Error correction (AeroVault v4 / dedicated track)
Error correction is the fourth wrapper, and it is structurally different: compression, chunking and encryption transform the data; error correction adds parity alongside it, so v3 + ECC = v4 and a v3 reader simply skips the parity it does not understand. It sits as the outermost layer, over the cipher blocks. It repairs damage before decryption; AES-256-GCM-SIV remains the sole authority on tampering. Redundancy is for recovery, not for trust. On cloud backends durability is already redundant; on USB sticks, consumer NAS disks, optical media and cold-storage archives it is the difference between an encrypted backup surviving a bad sector and being gone.

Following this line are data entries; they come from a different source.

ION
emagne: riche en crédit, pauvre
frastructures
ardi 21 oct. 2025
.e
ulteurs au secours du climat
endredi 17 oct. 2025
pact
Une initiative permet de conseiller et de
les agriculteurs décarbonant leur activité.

Candidate schemes (Reed-Solomon over chunks, Parchive-style recovery blocks, a hybrid) and the operational scrub / repair surface are tracked as T-AEROVAULT-ECC and are not part of v3.
Where this is today
- AeroVault v3 (Beta, opt-in): packing, chunking, per-chunk zstd, per-chunk AES-256-GCM-SIV, BLAKE3 chunk id and cipher hash, the extension slot reserved for v4 ECC. The format stays Beta and is not the default tier until it has had a public spec review pass.
- AeroSync: the streaming surface inherits the wrappers progressively; chunk-first ordering is non-negotiable there because the product depends on "edit one byte, move one chunk".
- Error correction: v4 / dedicated track, scheme selection open.
The authoritative format specification is AEROVAULT-V3-SPEC.md. This page is the intuition; the spec is the contract.